Queues

A queue is an ordered list of steps sent to a player on a named channel. Each step plays, waits for every message in it to expire, then the next step starts automatically. You can run multiple queues on the same player at once by using different channel names.

Every queue belongs to a channel. You name the channel yourself when you call /eta queue. There is no default — the channel argument is always required.

/eta queue Steve cutscene "<dur:80>Step one"
/eta queue Steve subtitles "<dur:60>Narrator line"

Both queues run independently. The cutscene channel and the subtitles channel do not interfere with each other’s step timing.

The queue_definition argument is a single greedy string with two separators:

SeparatorMeaning
|Starts the next step. Steps play one at a time.
&Adds a second message to the current step. Both display simultaneously.

Each token in the definition is a markup string that must contain a <dur:N> tag. N is a float in ticks. If the tag is missing, that message defaults to 60 ticks.

/eta queue @a boss_fight "<dur:100><type speed=40>The gate opens...</type>" | "<dur:80><rainbow><bold>Boss Appeared!</bold></rainbow>" | "<dur:120><wave>Prepare yourself.</wave> & <dur:120><neon c=FF0000>+300 Power</neon>"

Step three above shows two messages running at the same time via &.

Wrapping tokens in "..." or '...' is optional but avoids shell quoting issues. The parser strips the outer quotes before parsing.

Advance is automatic. The client ticks every active channel on each game tick. When every message in the current step has expired (its lifetime has run down), the next step starts immediately.

You don’t send an explicit “advance” signal. Sizing the <dur:N> value controls how long each step holds before the next one begins.

Fade-out ticks on a message are part of its lifetime. A message with <dur:100> and [fade out=20] holds the step for 100 ticks total; the fade is not added on top.

Both /eta stopqueue and /eta clearqueue cancel a queue, but they differ in what happens to the step currently on screen.

clearqueue removes all pending steps from the queue but lets the current step finish its natural lifetime. The messages already visible stay on screen until they expire.

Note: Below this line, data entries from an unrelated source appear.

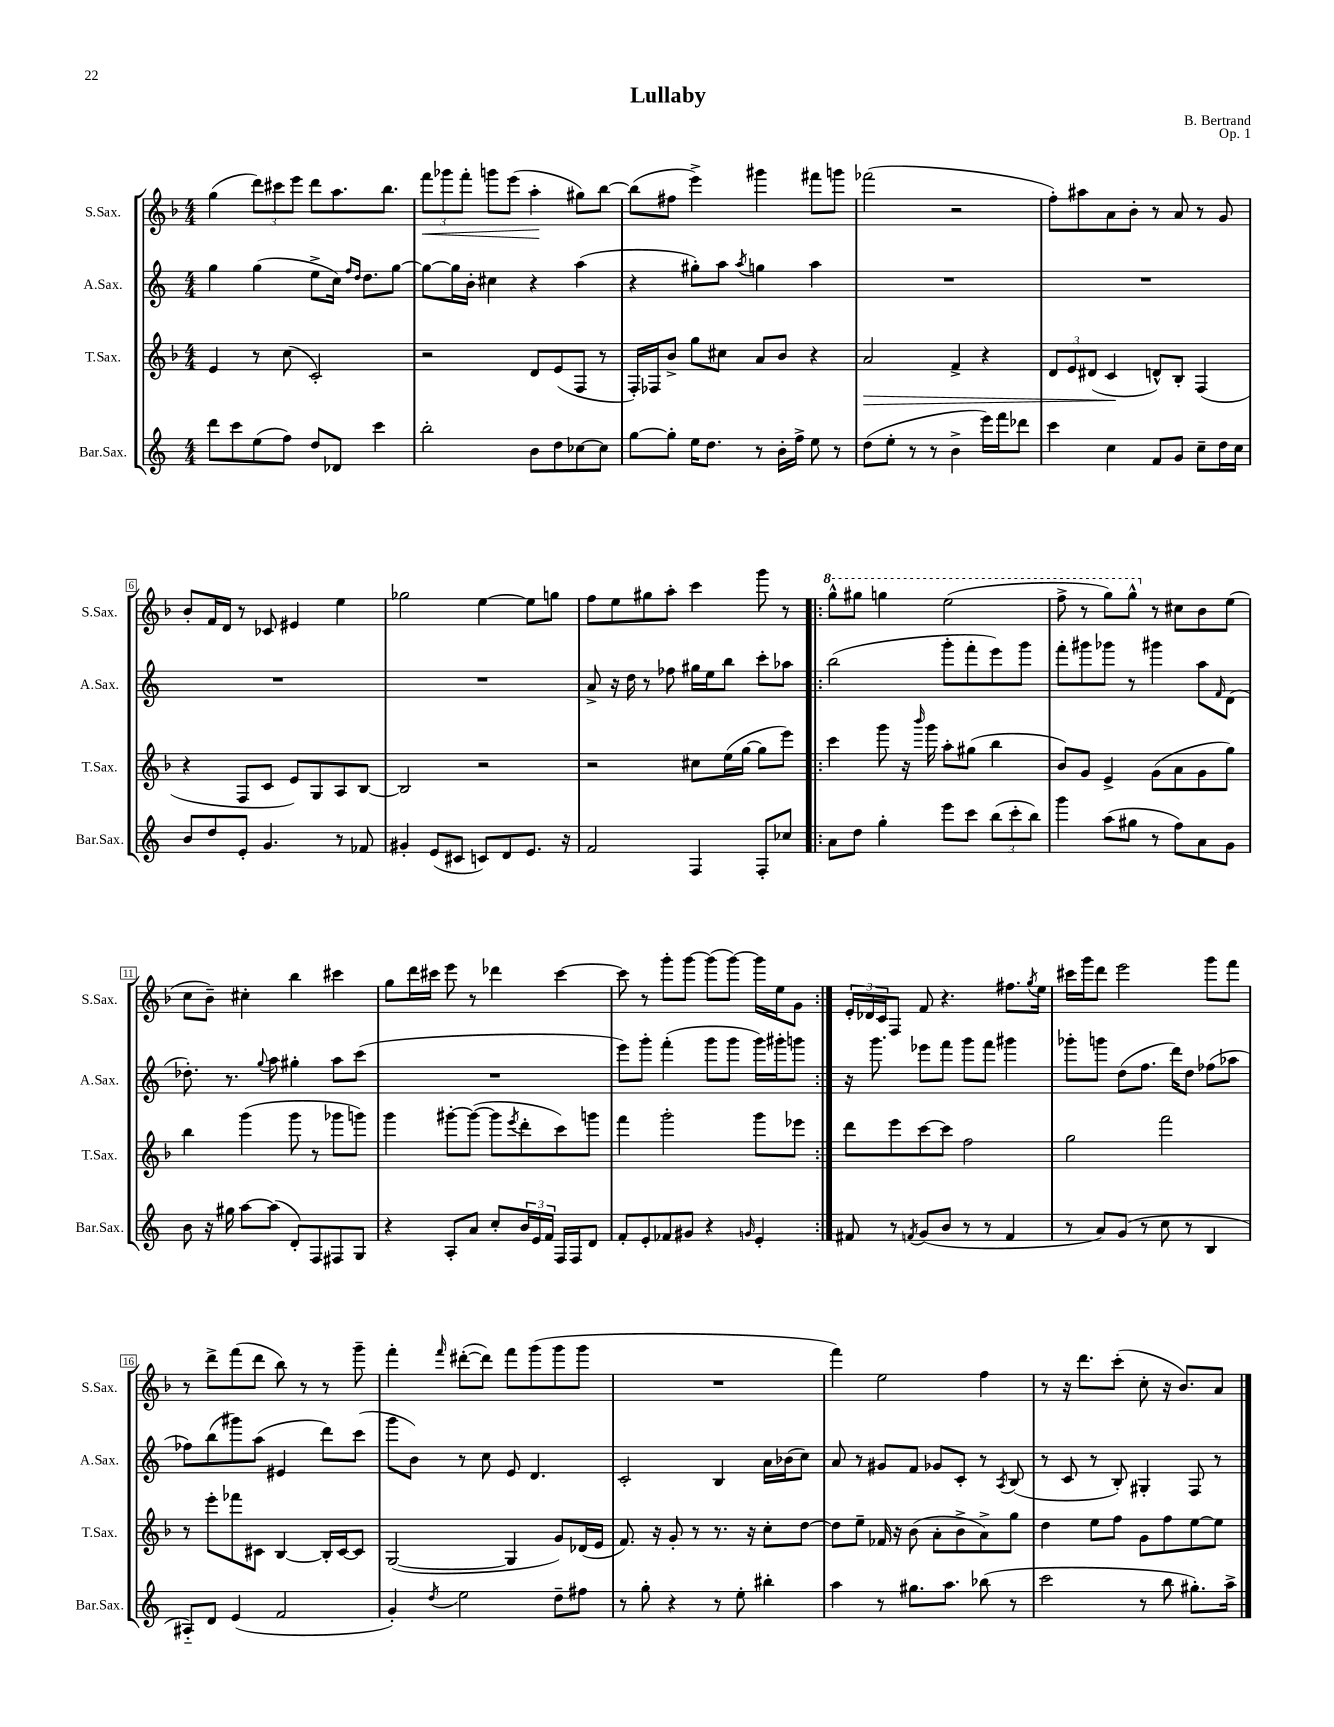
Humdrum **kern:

**kern	**kern	**dynam	**kern	**kern	**dynam
*part4	*part3	*part3	*part2	*part1	*part1
*staff4	*staff3	*staff3	*staff2	*staff1	*staff1
*I"Bar.Sax.	*I"T.Sax.	*	*I"A.Sax.	*I"S.Sax.	*
*I'Bar.Sax.	*I'T.Sax.	*	*I'A.Sax.	*I'S.Sax.	*
*clefG2	*clefG2	*	*clefG2	*clefG2	*
*k[]	*k[b-]	*	*k[]	*k[b-]	*
*M4/4	*M4/4	*	*M4/4	*M4/4	*
=1	=1	=1	=1	=1	=1
8ddd\L	4e/	.	4gg\	(4gg\	.
8ccc\	.	.	.	.	.
(8ee\	8r	.	(4gg\	12ddd\L)	.
.	.	.	.	12ccc#X\	.
8ff\J)	(8cc\	.	.	.	.
.	.	.	.	12eee\J	.
8dd/L	2c'/)	.	8ee^\L	8ddd\L	.
8d-X/J	.	.	16cc\Jk)	8.aa\	.
.	.	.	16qqff/LL	.	.
.	.	.	16qqdd/JJ	.	.
.	.	.	8.dd\L	.	.
4ccc\	.	.	.	.	.
.	.	.	.	8.bb-\J	.
.	.	.	[8gg\J	.	.
=2	=2	=2	=2	=2	=2
!	!	!	!	!	!LO:HP:b
2bb'\	2r	.	8gg\L_	12fff\L	<
.	.	.	.	12ggg-X\	.
.	.	.	16gg\L]	.	.
.	.	.	.	12fff'\J	.
.	.	.	16b'\JJ	.	.
.	.	.	4cc#X\	8gggn\L	.
.	.	.	.	(8eee\J	.
8b\L	8d/L	.	4r	4aa'\	.
8dd\	(8e/	.	.	.	.
[8cc-X\	8F/J	.	(4aa\	8gg#X\L)	[
8cc-\J]	8r	.	.	[8bb-\J	.
=3	=3	=3	=3	=3	=3
[8gg\L	16F'/LL)	.	4r	(8bb-\L]	.
.	16F-X/J	.	.	.	.
8gg'\J]	8b-^/J	.	.	8ff#X\J	.
16ee\KL	8gg\L	.	8gg#X'\L)	4eee^\)	.
8.dd\J	.	.	.	.	.
.	8cc#X\J	.	8aa\J	.	.
.	.	.	8qaa/	.	.
8r	8a/L	.	4ggn\	4ggg#X\	.
16b'\LL	8b-/J	.	.	.	.
16ff^\JJ	.	.	.	.	.
8ee\	4r	.	4aa\	8fff#X\L	.
8r	.	.	.	8gggn\J	.
=4	=4	=4	=4	=4	=4
!	!	!LO:HP:b	!	!	!
(8dd\L	2a/	>	1r	(2fff-X\	.
8ee'\J	.	.	.	.	.
8r	.	.	.	.	.
8r	.	.	.	.	.
4b^\	4f^/	.	.	2r	.
16eee\LL)	4r	.	.	.	.
16fff\J	.	.	.	.	.
8ddd-X\J	.	.	.	.	.
=5	=5	=5	=5	=5	=5
4ccc\	12d/L	.	1r	8ff'\L)	.
.	12e/	.	.	.	.
.	.	.	.	8aa#X\	.
.	(12d#X/J	.	.	.	.
4cc\	4c/	.	.	8a\	.
.	.	.	.	8b-'\J	.
8f/L	8dn^^/L)	]	.	8r	.
8g/J	8B-'/J	.	.	8a/	.
8cc~\L	(4F/	.	.	8r	.
16dd\L	.	.	.	8g/	.
16cc\JJ	.	.	.	.	.
!!LO:LB:g=z
=6	=6	=6	=6	=6	=6
8b/L	4r	.	1r	8b-'/L	.
8dd/	.	.	.	16f/L	.
.	.	.	.	16d/JJ	.
8e'/J	8F/L	.	.	8r	.
4.g/	8c/J	.	.	8c-X/	.
.	8e/L)	.	.	4e#X/	.
.	8G/	.	.	.	.
8r	8A/	.	.	4ee\	.
8f-X/	[8B-/J	.	.	.	.
=7	=7	=7	=7	=7	=7
4g#X'/	2B-/]	.	1r	2gg-X\	.
(8e/L	.	.	.	.	.
8c#X/J	.	.	.	.	.
8cn/L)	2r	.	.	[4ee\	.
8d/	.	.	.	.	.
8.e/J	.	.	.	8ee\L]	.
.	.	.	.	8ggn\J	.
16r	.	.	.	.	.
=8	=8	=8	=8	=8	=8
2f/	2r	.	8a^/	8ff\L	.
.	.	.	16r	8ee\	.
.	.	.	16dd\	.	.
.	.	.	8r	8gg#X\	.
.	.	.	8ff-X\	8aa'\J	.
4F/	8cc#X\L	.	16gg#X\LL	4ccc\	.
.	.	.	16ee\J	.	.
.	(16ee\L	.	8bb\J	.	.
.	[16gg\JJ	.	.	.	.
8F'/L	8gg\L]	.	8ccc'\L	8ggg\	.
8cc-X/J	8eee\J)	.	8aa-X\J	8r	.
=9!|:	=9!|:	=9!|:	=9!|:	=9!|:	=9!|:
*	*	*	*	*8va	*
8a\L	4ccc\	.	(2bb\	8ggg^^\L	.
8dd\J	.	.	.	8ggg#X\J	.
4gg'\	8ggg\	.	.	4gggn\	.
.	16r	.	.	.	.
.	16qqbbb-/	.	.	.	.
.	16ggg\	.	.	.	.
8eee\L	8aa'\L	.	8ggg'\L	(2eee\	.
8ccc\J	(8gg#X\J	.	8fff'\	.	.
(12bb\L	4bb-\	.	8eee\)	.	.
12ccc'\	.	.	.	.	.
.	.	.	8ggg\J	.	.
12bb\J)	.	.	.	.	.
=10	=10	=10	=10	=10	=10
4ggg\	8b-/L)	.	8fff'\L	8fff^\	.
.	8g/J	.	8ggg#X\	8r	.
(8aa\L	4e^/	.	8ggg-X\J	8ggg\L)	.
8gg#X\J	.	.	8r	8ggg^^\J	.
*	*	*	*	*X8va	*
8r	(8g\L	.	4ggg#X\	8r	.
8ff\L)	8a\	.	.	8cc#X\L	.
8a\	8g\	.	8aa\L	8b-\	.
.	.	.	16qqf/	.	.
8g\J	8gg\J)	.	(8d\J	(8ee\J	.
!!LO:LB:g=z
=11	=11	=11	=11	=11	=11
8b\	4bb-\	.	8.dd-X'\)	8cc\L	.
16r	.	.	.	8b-~\J)	.
16gg#X\	.	.	8.r	.	.
[8aa\L	(4ggg\	.	.	4cc#X'\	.
.	.	.	8qqgg/	.	.
(8aa\J]	.	.	8aa\	.	.
8d'/L)	8ggg\	.	4gg#X'\	4bb-\	.
8F/	8r	.	.	.	.
8F#X/	8ggg-X\L	.	8aa\L	4ccc#X\	.
8G/J	8gggn\J)	.	(8ccc\J	.	.
=12	=12	=12	=12	=12	=12
4r	4ggg\	.	1r	8gg\L	.
.	.	.	.	16ddd\L	.
.	.	.	.	16ccc#X\JJ	.
8A'/L	[8ggg#X'\L	.	.	8eee\	.
8a/J	(8ggg#\J_	.	.	8r	.
8cc'/L	8ggg#\L]	.	.	4ddd-X\	.
.	8qeee/	.	.	.	.
24b/L	8ddd'\	.	.	.	.
24e/	.	.	.	.	.
24f/JJ	.	.	.	.	.
16F/LL	8ccc\)	.	.	[4ccc#\	.
16F/J	.	.	.	.	.
8d/J	8gggn\J	.	.	.	.
=13	=13	=13	=13	=13	=13
8f'/L	4fff\	.	8eee\L)	8ccc#\]	.
8e'/	.	.	8ggg'\J	8r	.
8f-X/	2ggg'\	.	(4fff'\	8ggg'\L	.
8g#X/J	.	.	.	[8ggg\J	.
4r	.	.	8ggg\L	(8ggg\L]	.
.	.	.	8ggg\J	[8ggg\J)	.
16qqgn/	.	.	.	.	.
4e'/	8ggg\L	.	16ggg\LL)	16ggg\LL]	.
.	.	.	16ggg#X'\J	16ee\J	.
.	8eee-X\J	.	8gggn\J	8g\J	.
=14:|!	=14:|!	=14:|!	=14:|!	=14:|!	=14:|!
8f#X/	8ddd\L	.	16r	24e'/LL	.
.	.	.	.	24d-X/	.
.	.	.	8.ggg\	.	.
.	.	.	.	24c/J	.
8r	8eee\	.	.	8F/J	.
8qfn/	.	.	.	.	.
(8g/L	[8ccc\	.	8eee-X\L	8f/	.
8b/J	8ccc\J]	.	8fff\J	4.r	.
8r	2ff\	.	8ggg\L	.	.
8r	.	.	8fff\J	.	.
4f/	.	.	4ggg#X\	8.ff#X\L	.
.	.	.	.	8qgg/	.
.	.	.	.	16ee\Jk	.
=15	=15	=15	=15	=15	=15
8r	2gg\	.	8ggg-X'\L	16ccc#X\LL	.
.	.	.	.	16ggg\J	.
8a/L)	.	.	8gggn\J	8ddd\J	.
(8g/J	.	.	(8dd\L	2eee\	.
8r	.	.	8.ff\J	.	.
8cc\	2fff\	.	.	.	.
.	.	.	16ddd\KL)	.	.
8r	.	.	8dd\J	.	.
4B/	.	.	(8ff-X\L	8ggg\L	.
.	.	.	8aa-X\J	8fff\J	.
!!LO:LB:g=z
=16	=16	=16	=16	=16	=16
8A#X/L)	8r	.	8ff-X\L)	8r	.
8d/J	8eee'\L	.	(8bb\	8ddd^\L	.
(4e/	8fff-X\	.	8ggg#X\)	(8fff\	.
.	8c#X\J	.	(8aa\J	8ddd\J	.
2f/	[4B-/	.	4e#X/	8bb-\)	.
.	.	.	.	8r	.
.	16B-'/LL]	.	8ddd\L)	8r	.
.	[16c#/J	.	.	.	.
.	8c#/J]	.	(8ccc\J	8ggg~\	.
=17	=17	=17	=17	=17	=17
4g'/)	([2G/	.	8ggg\L	4fff'\	.
.	.	.	8b\J)	.	.
8qdd/	.	.	.	16qqfff/	.
2ee\	.	.	8r	([8ddd#X'\L	.
.	.	.	8cc\	8ddd#\J])	.
.	4G/]	.	8e/	8fff\L	.
.	.	.	4.d/	(8ggg\	.
8dd~\L	8g/L)	.	.	8ggg\	.
8ff#X\J	(16d-X/L	.	.	8ggg\J	.
.	16e/JJ	.	.	.	.
=18	=18	=18	=18	=18	=18
8r	8.f/)	.	2c'/	1r	.
8gg'\	.	.	.	.	.
.	16r	.	.	.	.
4r	8g'/	.	.	.	.
.	8r	.	.	.	.
8r	8.r	.	4B/	.	.
8ee'\	.	.	.	.	.
.	16r	.	.	.	.
4bb#X'\	8cc'\L	.	16a\LL	.	.
.	.	.	(16b-X\J	.	.
.	[8dd\J	.	8cc\J)	.	.
=19	=19	=19	=19	=19	=19
4aa\	8dd\L]	.	8a/	4fff\)	.
.	8ee~\J	.	8r	.	.
8r	16f-X/	.	8g#X/L	2ee\	.
.	16r	.	.	.	.
8.gg#X\L	(8b-\	.	8f/J	.	.
.	8a'\L	.	8g-X/L	.	.
8.aa\J	.	.	.	.	.
.	8b-^\	.	8c'/J	.	.
(8bb-X\	8a^\)	.	8r	4ff\	.
.	.	.	8qA/	.	.
8r	8gg\J	.	(8B/	.	.
=20	=20	=20	=20	=20	=20
2ccc\	4dd\	.	8r	8r	.
.	.	.	8c/	16r	.
.	.	.	.	8.ddd\L	.
.	8ee\L	.	8r	.	.
.	8ff\J	.	8B'/)	(8ccc'\J	.
8r	8g\L	.	4G#X'/	8cc'\	.
8bb\	8ff\	.	.	16r	.
.	.	.	.	8.b-/L)	.
8.gg#X'\L)	[8ee\	.	8F/	.	.
.	8ee\J]	.	8r	8a/J	.
16aa^\Jk	.	.	.	.	.
==	==	==	==	==	==
*-	*-	*-	*-	*-	*-
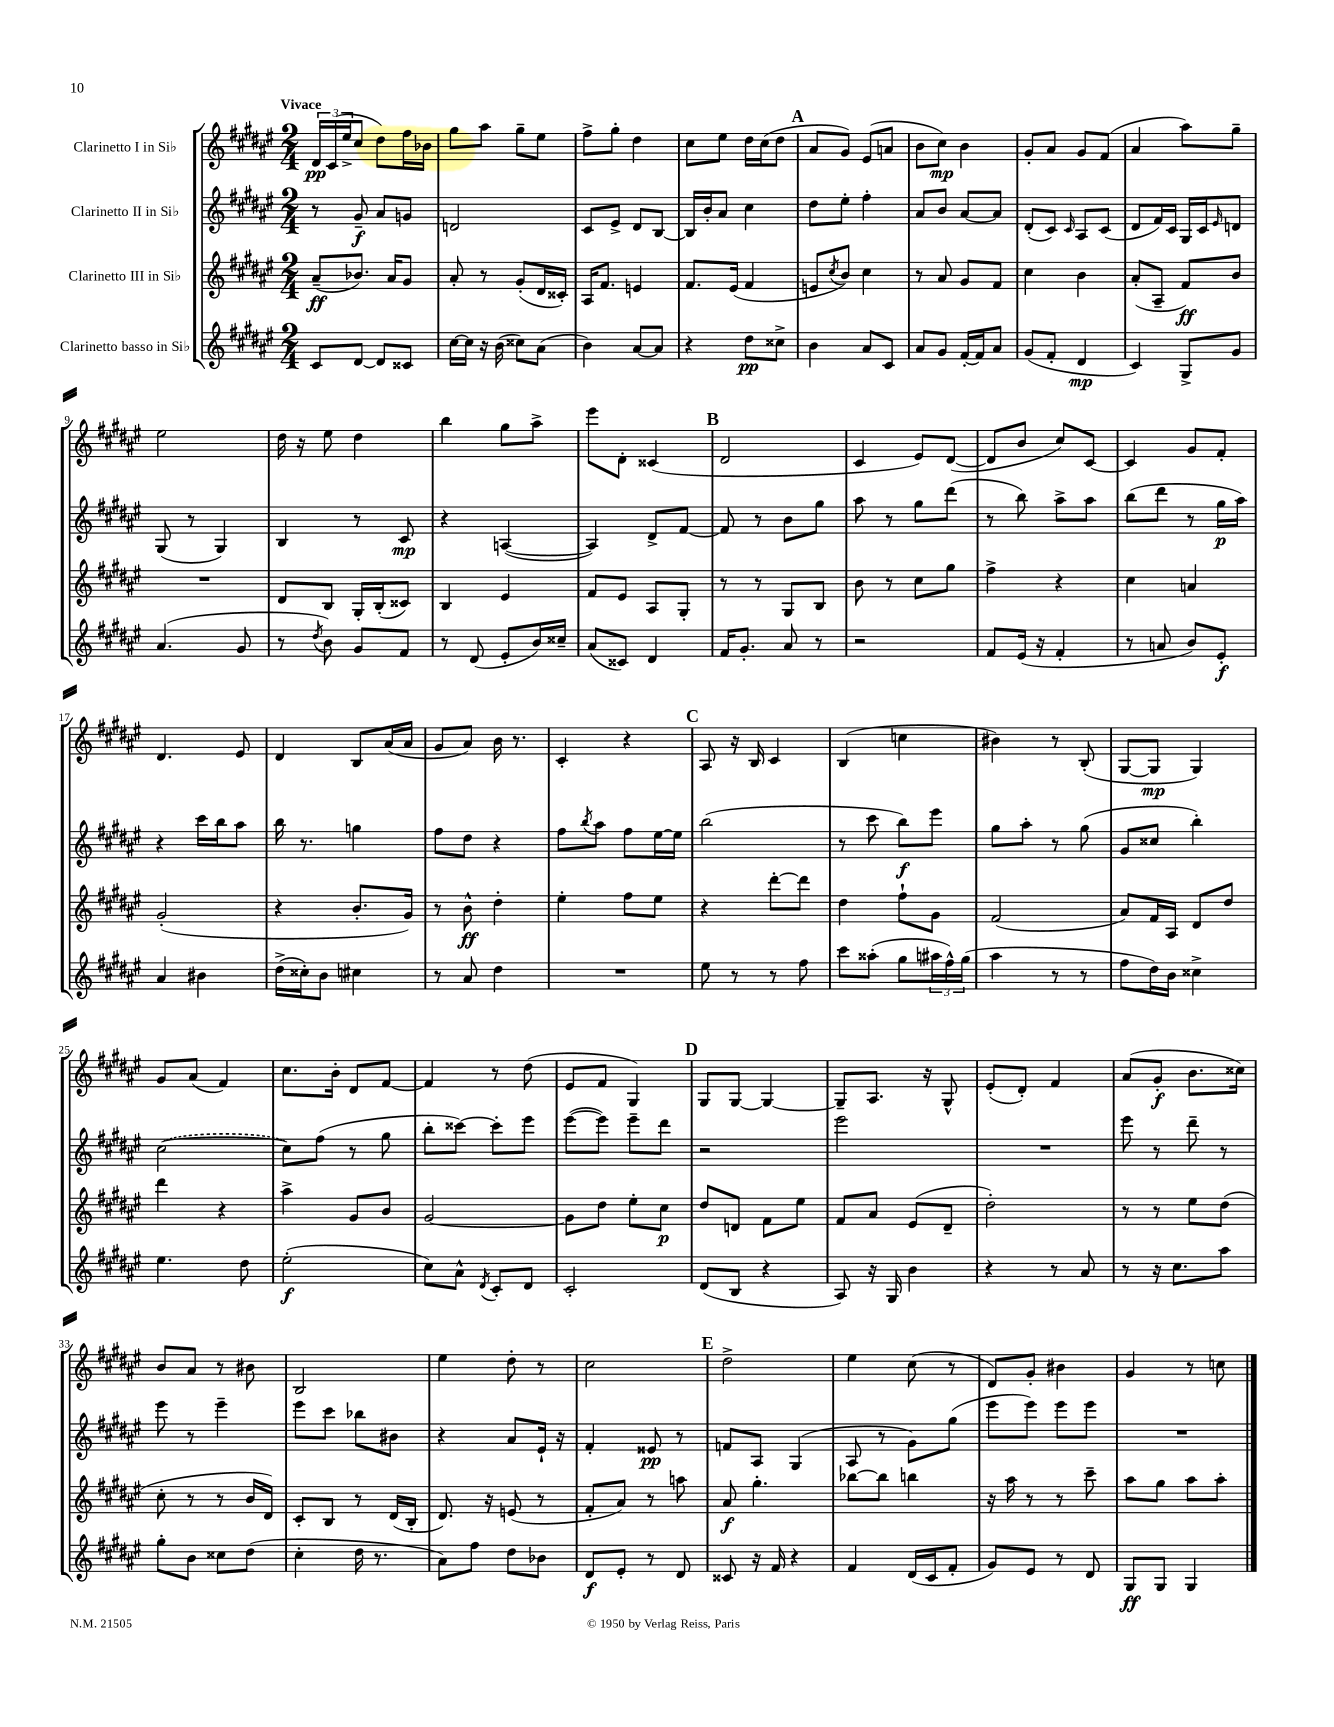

stopqueue immediately dismisses the messages currently on screen and discards all pending steps. The channel is gone instantly.

/eta clearqueue Steve cutscene -- pending steps gone, current step finishes
/eta stopqueue Steve cutscene -- current step dismissed immediately

Both commands accept an optional channel name. Without one, they act on all queues for that player.

/eta queue @a quest_end \
"<dur:80>[anchor value=MIDDLE][fade in=10 out=10]<rainbow><bold>Quest Complete!</bold></rainbow>" \
| "<dur:100>[anchor value=MIDDLE][fade in=10 out=10]<type speed=40>You have slain the dragon...</type>" \
| "<dur:100>[anchor value=MIDDLE][fade in=10 out=10]<neon c=FFD700><wave>+ 1000 XP</wave></neon> & <dur:100>[anchor value=MIDDLE_LEFT][offset x=40 y=0]<c value=#AAAAAA>Level 12</c>"

Step 1 shows the rainbow “Quest Complete!” heading centered on screen. Step 2 follows with the typewriter line. Step 3 plays the XP reward and a secondary level indicator simultaneously on different anchors.

The three-step version of this sequence is also wired into /eta test 33 if you want to fire it without typing the full string.